- Italian theatrical release poster
- Directed by: Emilio Miraglia
- Screenplay by: Fabio Pittorru; Emilio P. Miraglia;
- Story by: Fabio Pittorru
- Starring: Barbara Bouchet; Ugo Pagliai; Marina Malfatti; Sybil Danning;
- Cinematography: Alberto Spagnoli
- Edited by: Romeo Ciatti
- Music by: Bruno Nicolai
- Production companies: Phoenix Cinematografica; Romano Film G.M.B.H.; Traian Boeru;
- Distributed by: Cineriz
- Release date: 18 August 1972 (Italy);
- Running time: 98 minutes
- Countries: Italy; West Germany;
- Box office: ₤513.725 million

= The Red Queen Kills Seven Times =

The Red Queen Kills Seven Times (La dama rossa uccide sette volte) is a 1972 giallo film directed by Emilio Miraglia.

==Plot==
Two sisters, Kitty and Evelyn, are cursed by a family painting depicting a hundred year-cycle in which a Red Queen is raised from the dead to kill seven times. Hoping to end the cycle, their grandfather, Tobias, orders the painting removed from their sight. Years later, Kitty accidentally kills Evelyn during a fight.
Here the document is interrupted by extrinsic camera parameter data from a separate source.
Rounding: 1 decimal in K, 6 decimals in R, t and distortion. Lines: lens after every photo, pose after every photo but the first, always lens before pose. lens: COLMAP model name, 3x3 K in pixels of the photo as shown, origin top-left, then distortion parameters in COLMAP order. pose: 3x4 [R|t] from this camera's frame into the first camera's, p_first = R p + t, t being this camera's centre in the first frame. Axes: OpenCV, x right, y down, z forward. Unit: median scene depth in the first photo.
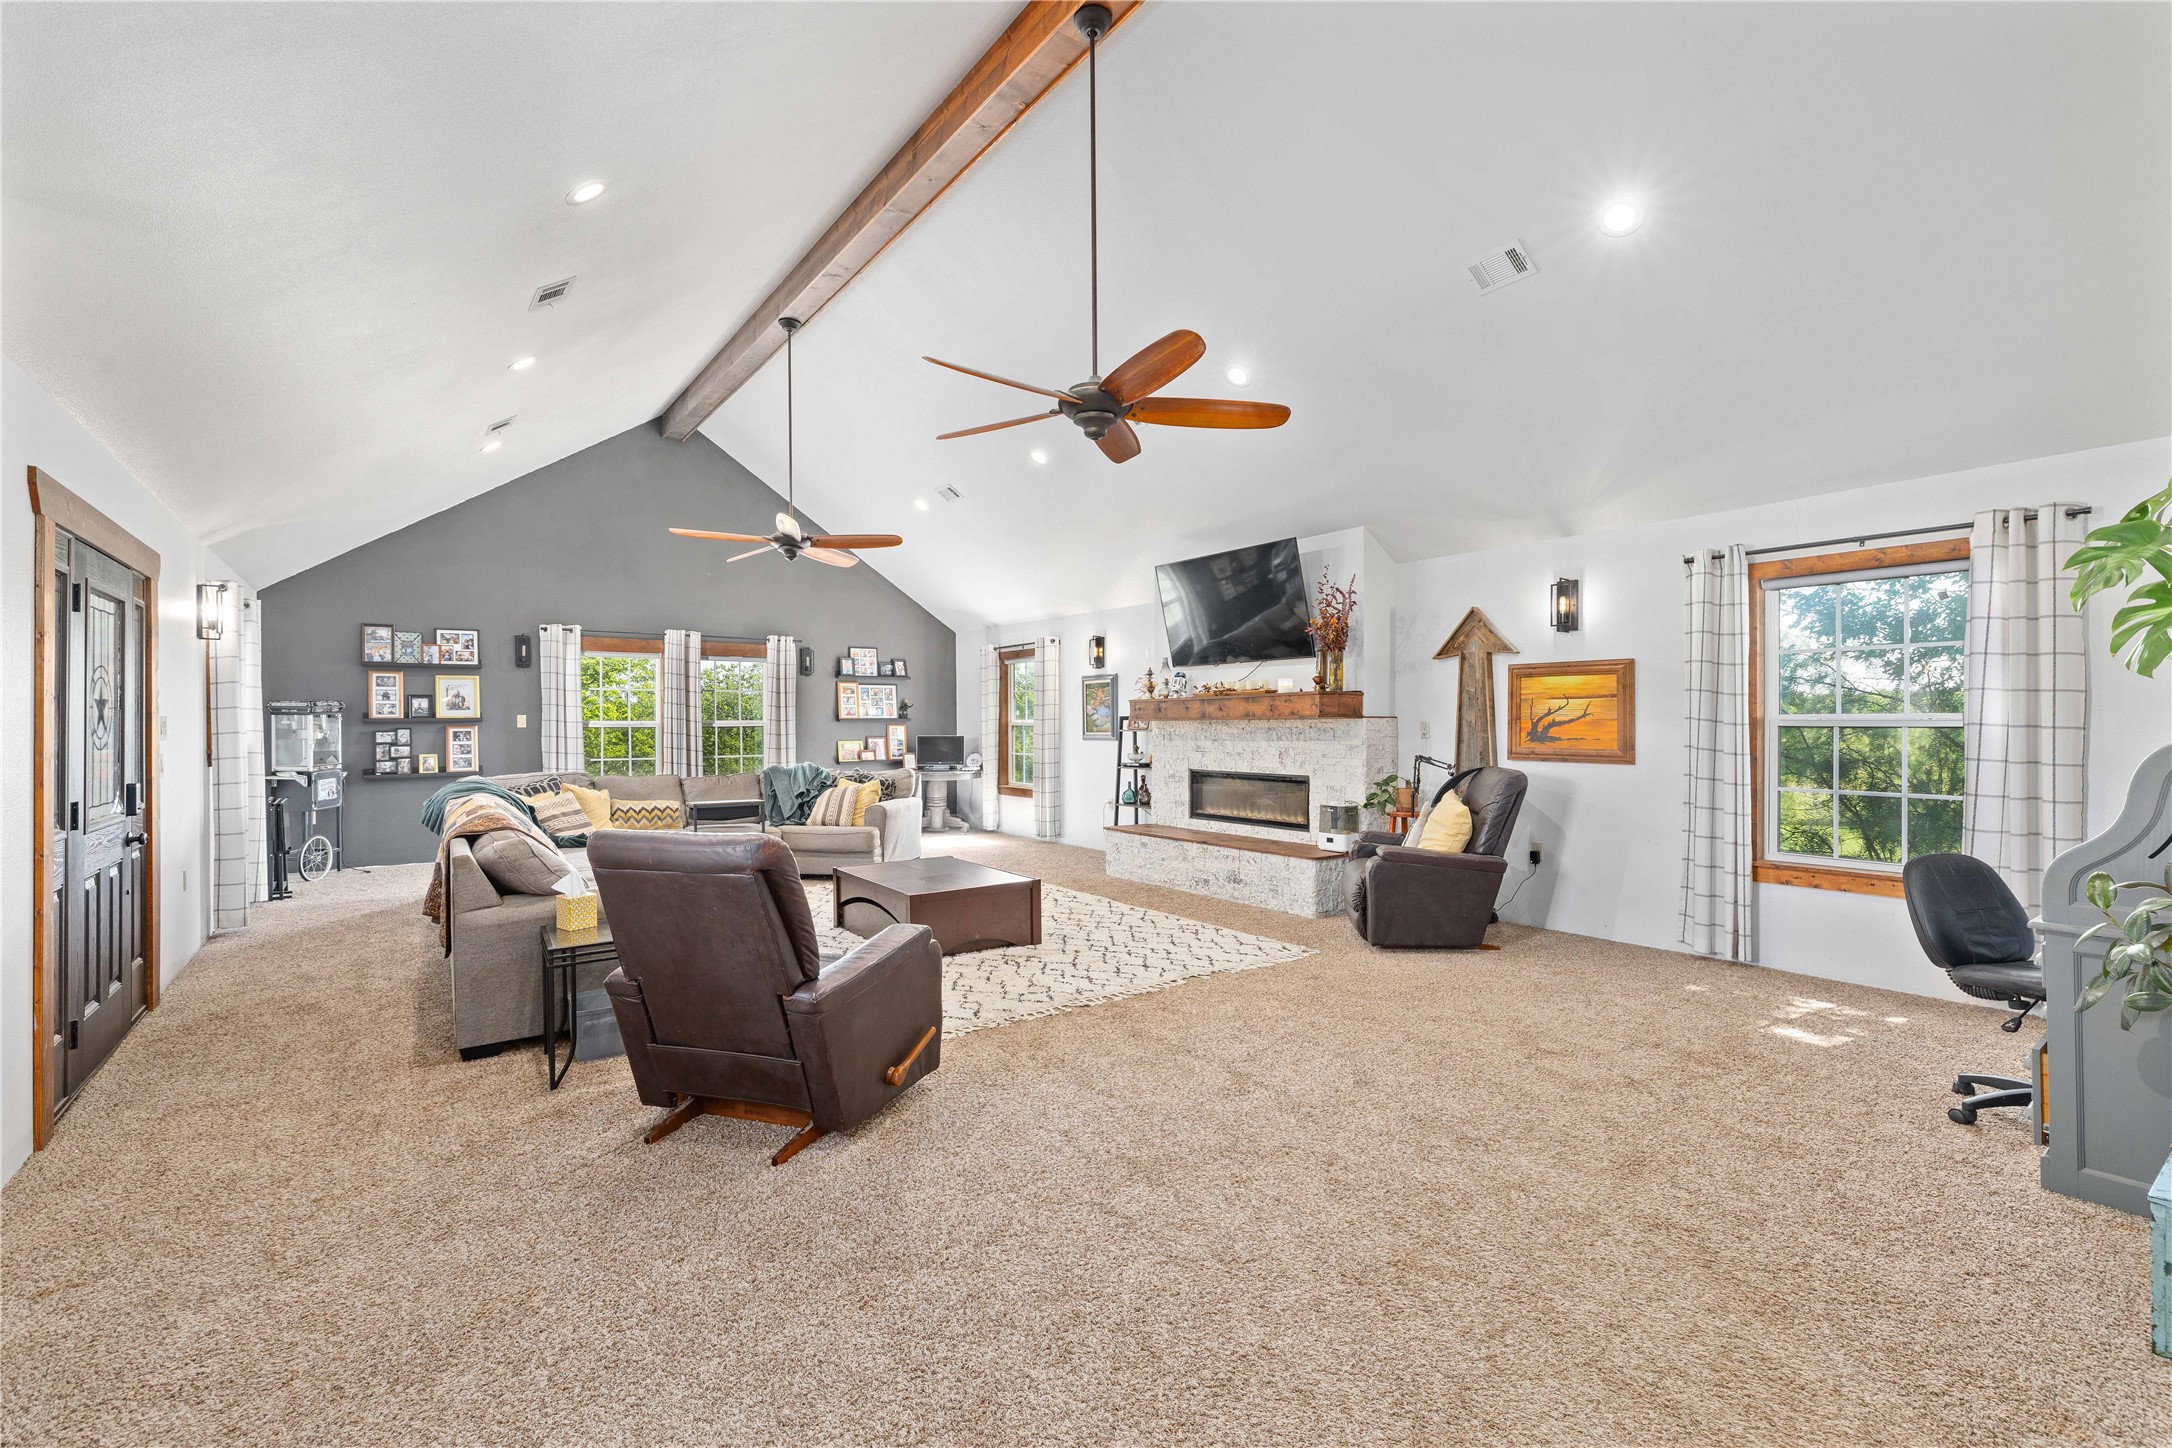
lens RADIAL K [[951.1, 0, 1066.5], [0, 951.1, 718.3], [0, 0, 1]] dist [-0.003101, 0.000112]
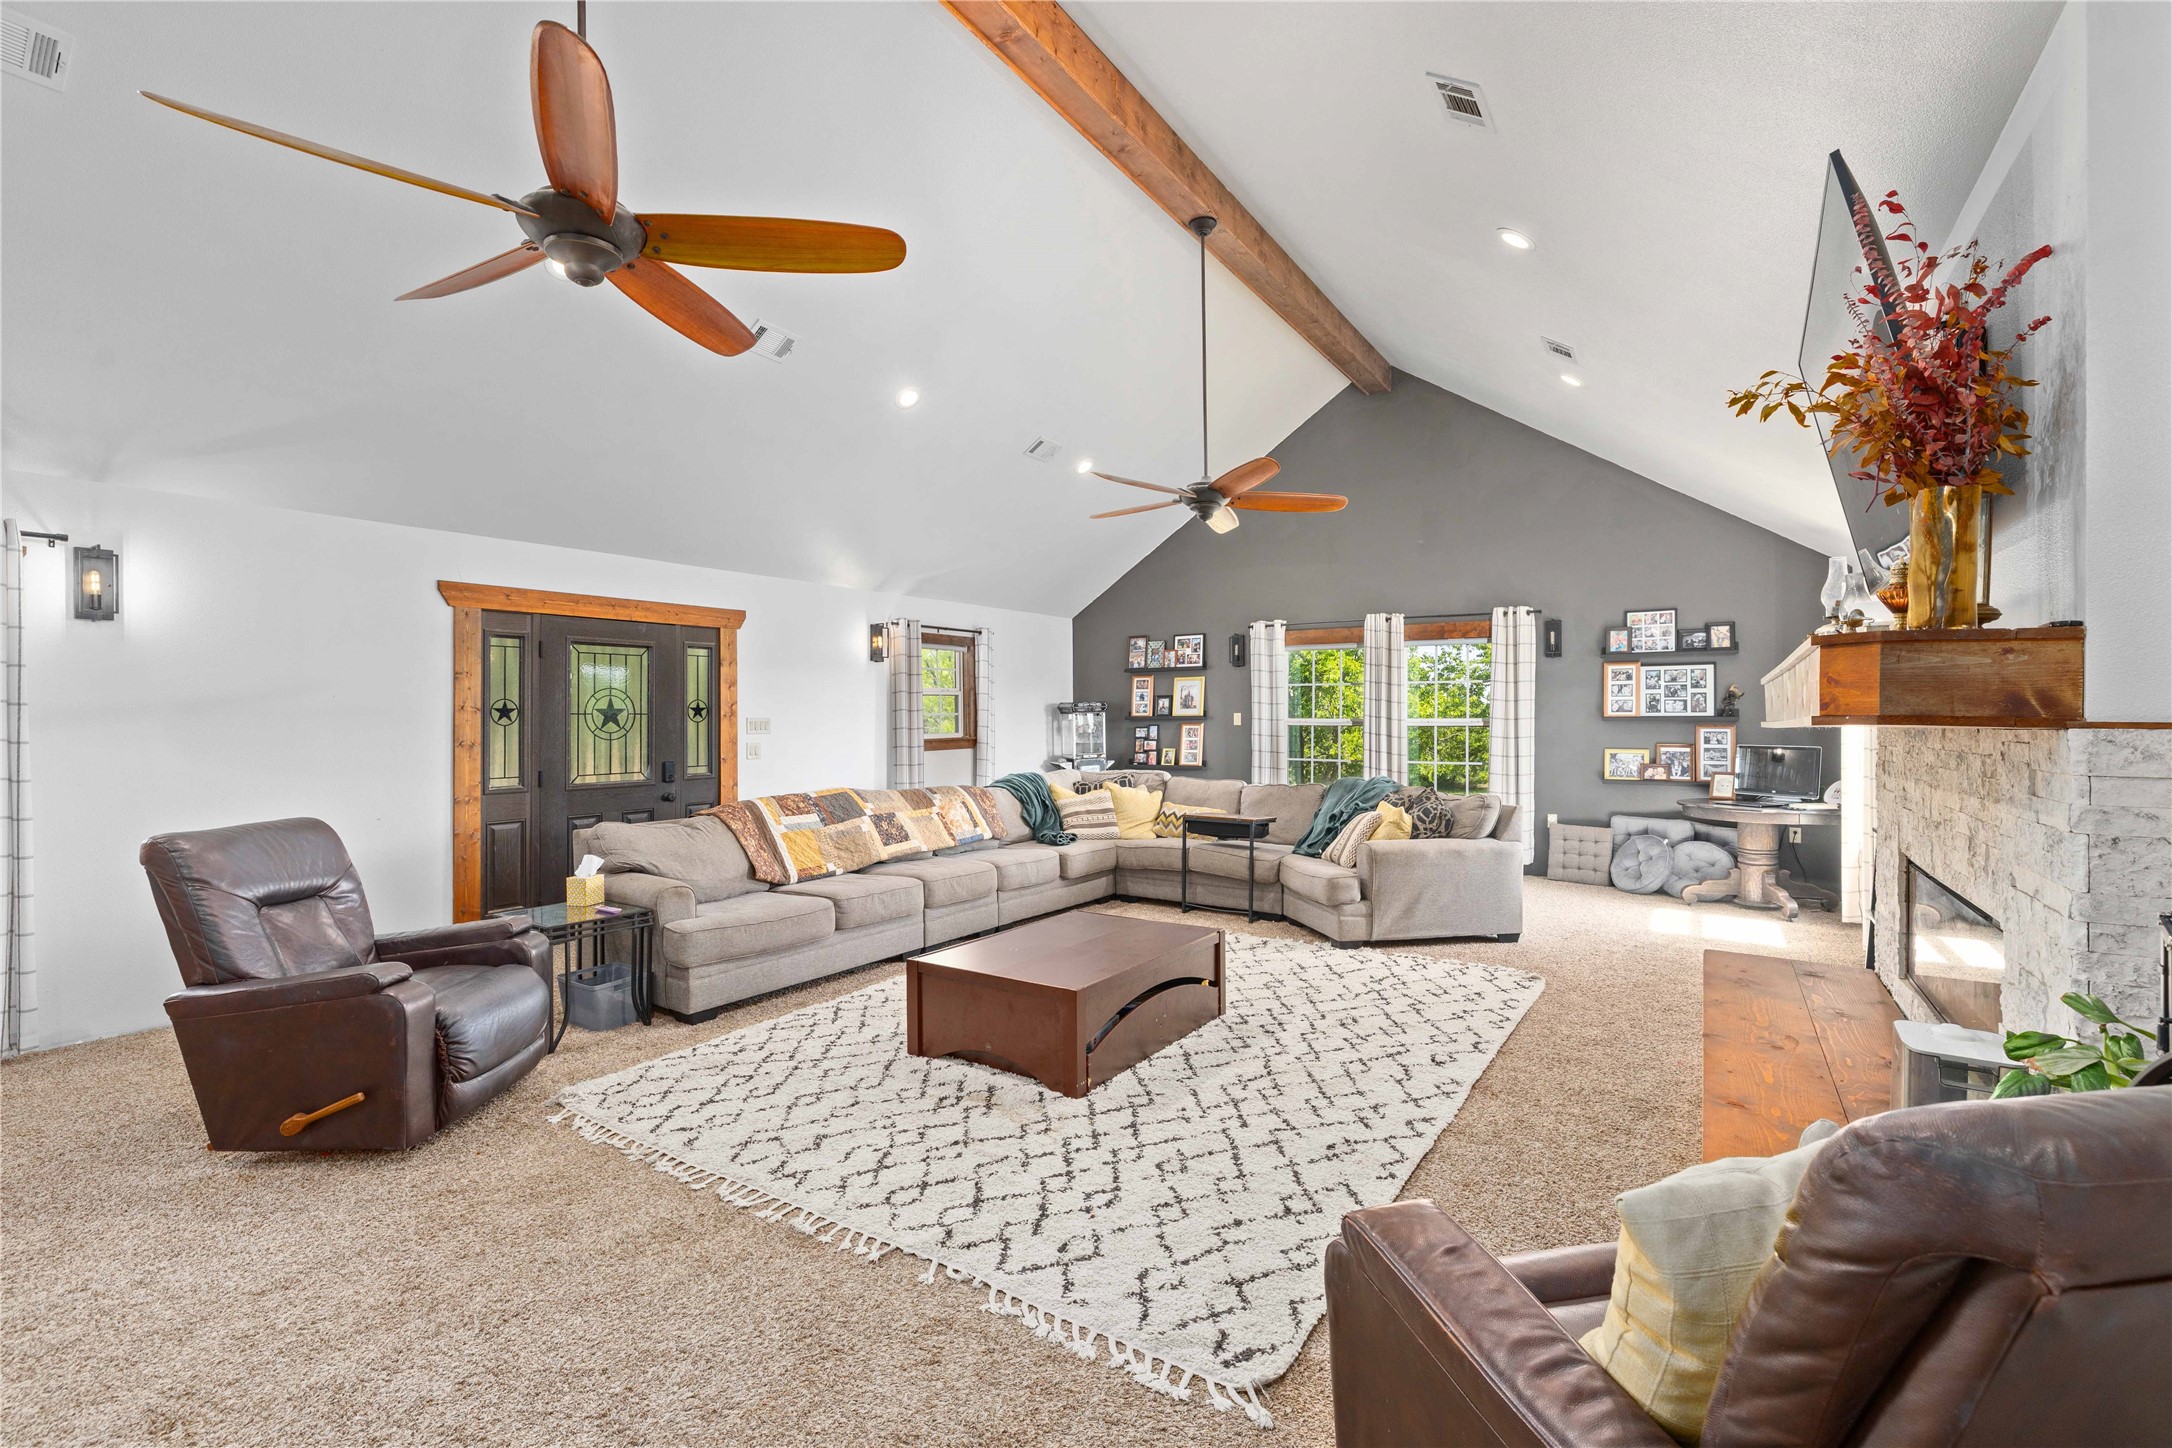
lens RADIAL K [[951.1, 0, 1083.5], [0, 951.1, 717.4], [0, 0, 1]] dist [-0.003101, 0.000112]
pose [[0.363905, 0.003467, -0.931430, 0.343050], [0.001359, 0.999990, 0.004253, -0.003575], [0.931435, -0.002813, 0.363897, 0.507641]]
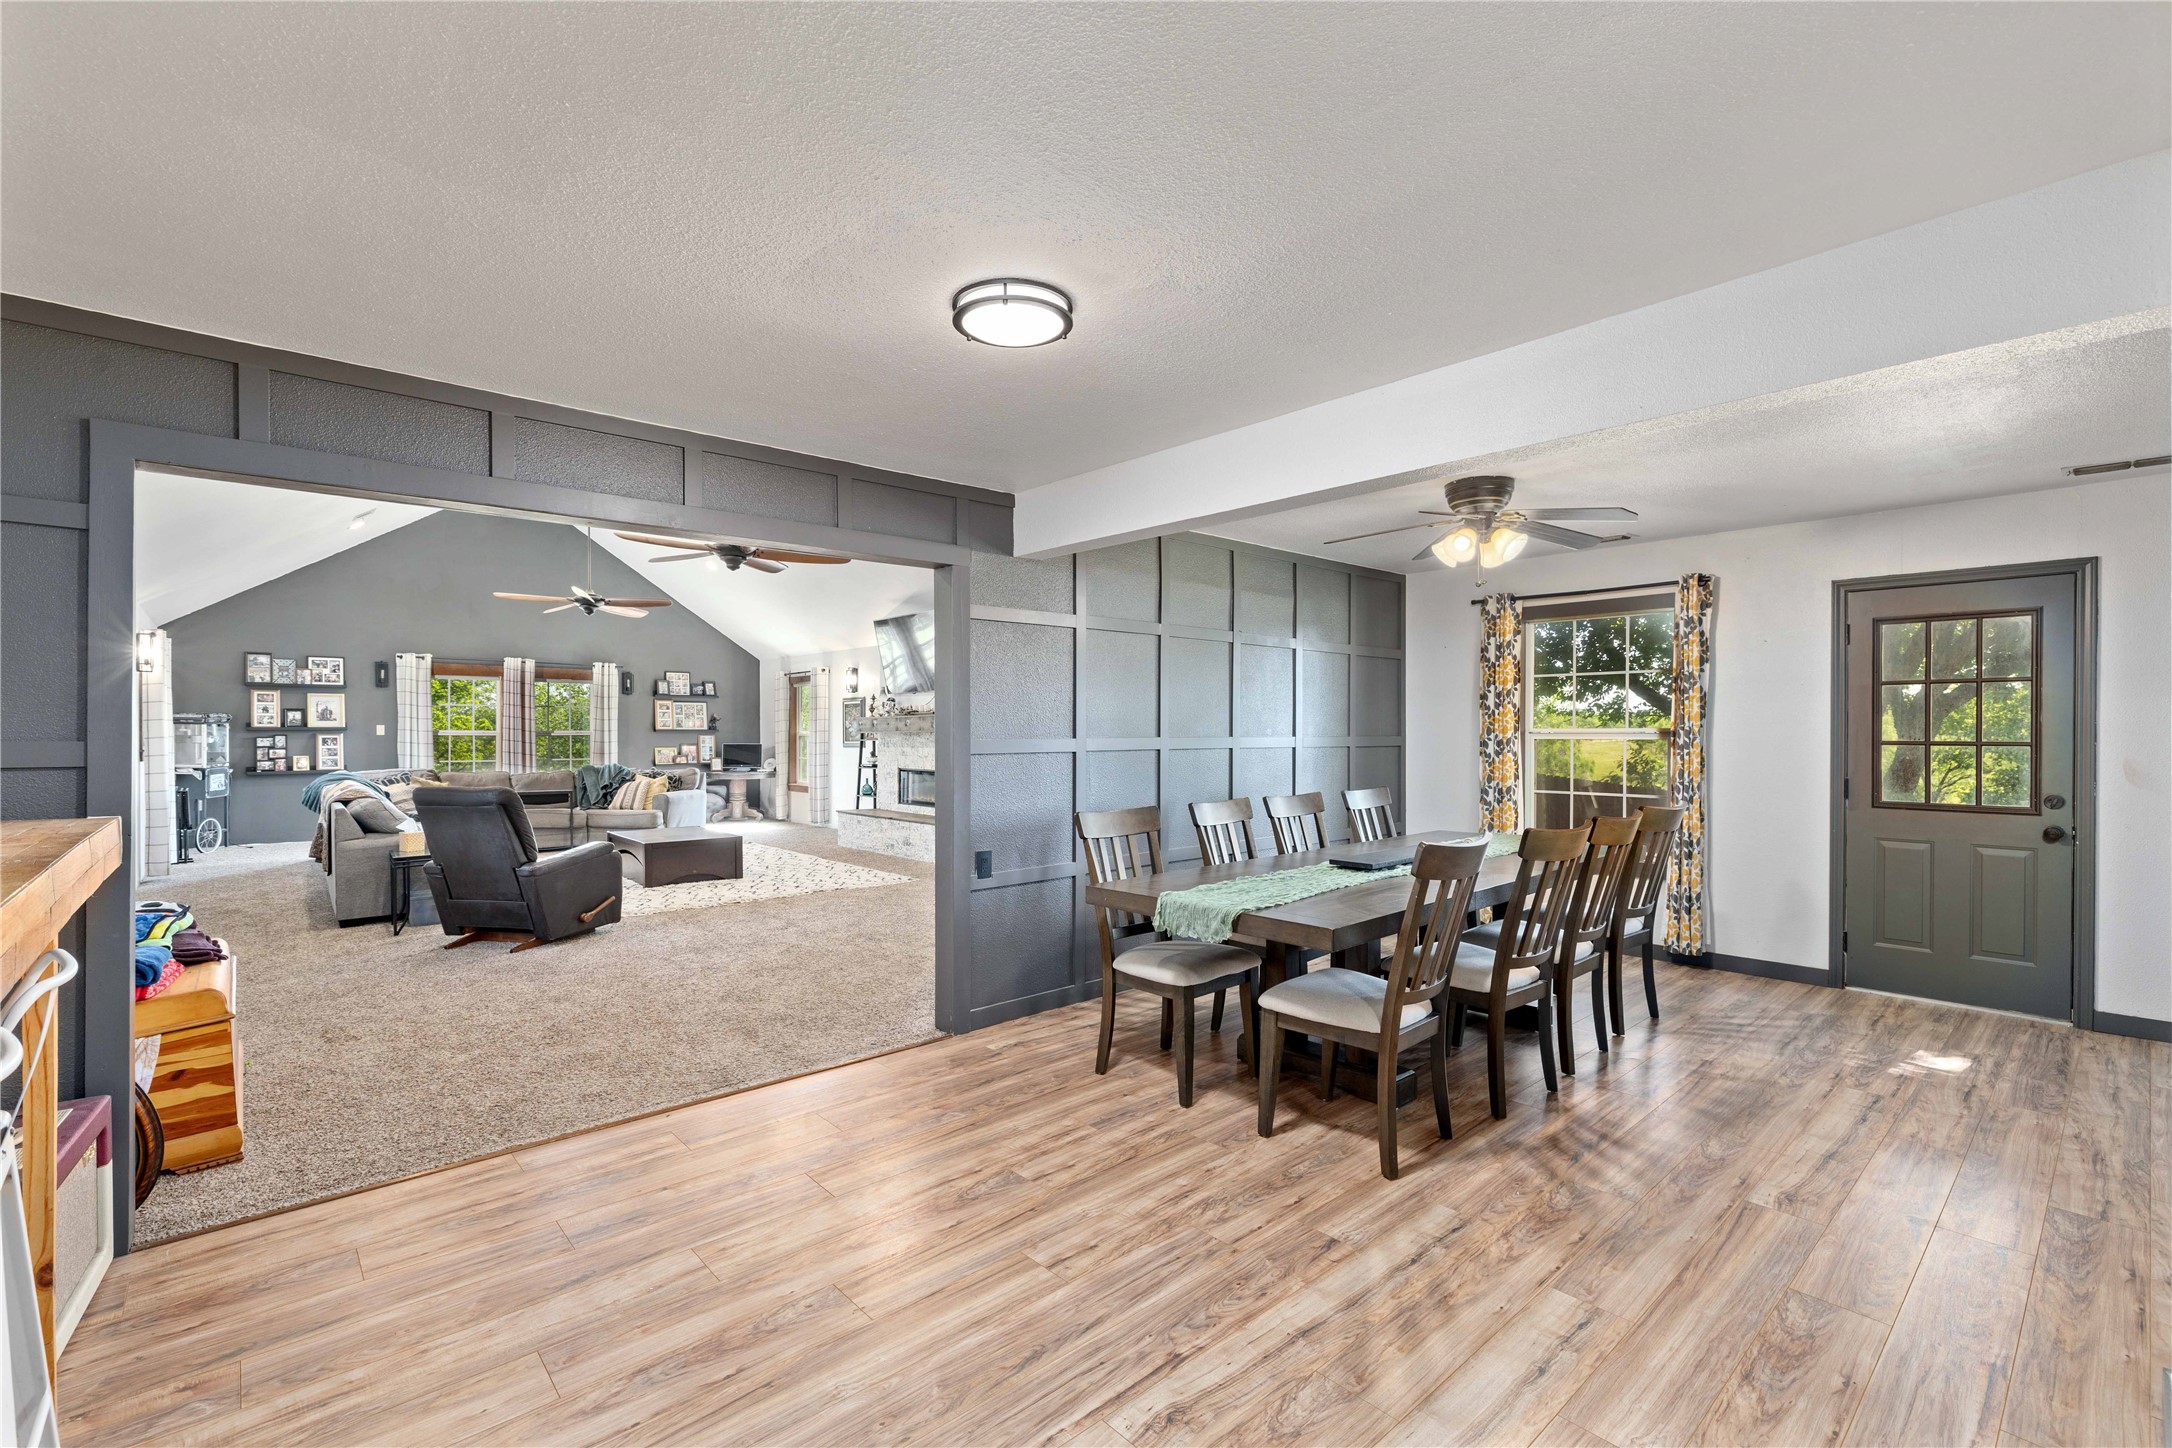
lens RADIAL K [[951.1, 0, 1074.0], [0, 951.1, 734.7], [0, 0, 1]] dist [-0.003101, 0.000112]
pose [[0.994170, 0.006041, 0.107654, 0.216912], [-0.006537, 0.999970, 0.004255, -0.002434], [-0.107625, -0.004934, 0.994179, -0.370823]]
Their older cousin, Franziska, covers up the death, and everyone, including Tobias, is told that Evelyn immigrated to the United States. This doesn't sit well with Kitty, who is willing to allow Franziska to cover up the murder but feels overwhelming guilt. When their grandfather dies from a fear-induced heart attack, a series of murders begin to occur around Kitty, all of which appear to have been caused by a red-cloaked Evelyn. The police begin to suspect that Kitty and her married lover Martin are the perpetrators of the murders, especially after Martin's institutionalized wife is found dead. It's eventually revealed that Kitty had only stunned Evelyn, who was also not her biological sister-Tobias had adopted her as an additional way of ending the hundred year-cycle. Evelyn's true murderer was Franziska, who murdered her at the start of an impulsive plan to be the only person to inherit Tobias' vast fortune. Resentful that she was not the main beneficiary despite providing his daily care, Franziska recruited some of Kitty's co-workers, who were unhappy with Kitty's station and preferential treatment by Martin. After murdering her female accomplices (while also trying to frame one of them, Rosemary, by dressing her up as the Red Queen, which was also the one to reveal so to Kitty), Franziska tricks Kitty into entering the basement of Tobias' mansion, where she tries to slowly drown her via flooding. Realizing the truth, Martin confronts Franziska and gets a confession, only for the woman to be shot by her own husband, Herbert, who had thus far been complicit with her actions. Before dying, Franziska stabs Martin with a dagger she has hidden in her coat. Herbert then leads the police to Kitty's location, saving her from death but drowning himself in the process. Kitty and Martin are taken to the hospital.

==Production==
The Red Queen Kills Seven Times was the final film of director Emilio Miraglia and his second giallo film in a row. The film was predominantly shot in Würzburg and Weikersheim in Germany.

==Release==
The Red Queen Kills Seven Times was distributed theatrically in Italy by Cineriz on 18 August 1972. The film grossed a total of 513,725,000 Italian lire in Italy. The German version of the film is 15 minutes shorter than the Italian release.

Arrow Films released a Region 2 DVD edition & a Region B Blu-ray edition for the British market on 17 April 2017.

== Critical reception ==

AllMovie called it a "standard but solid entry in the giallo genre."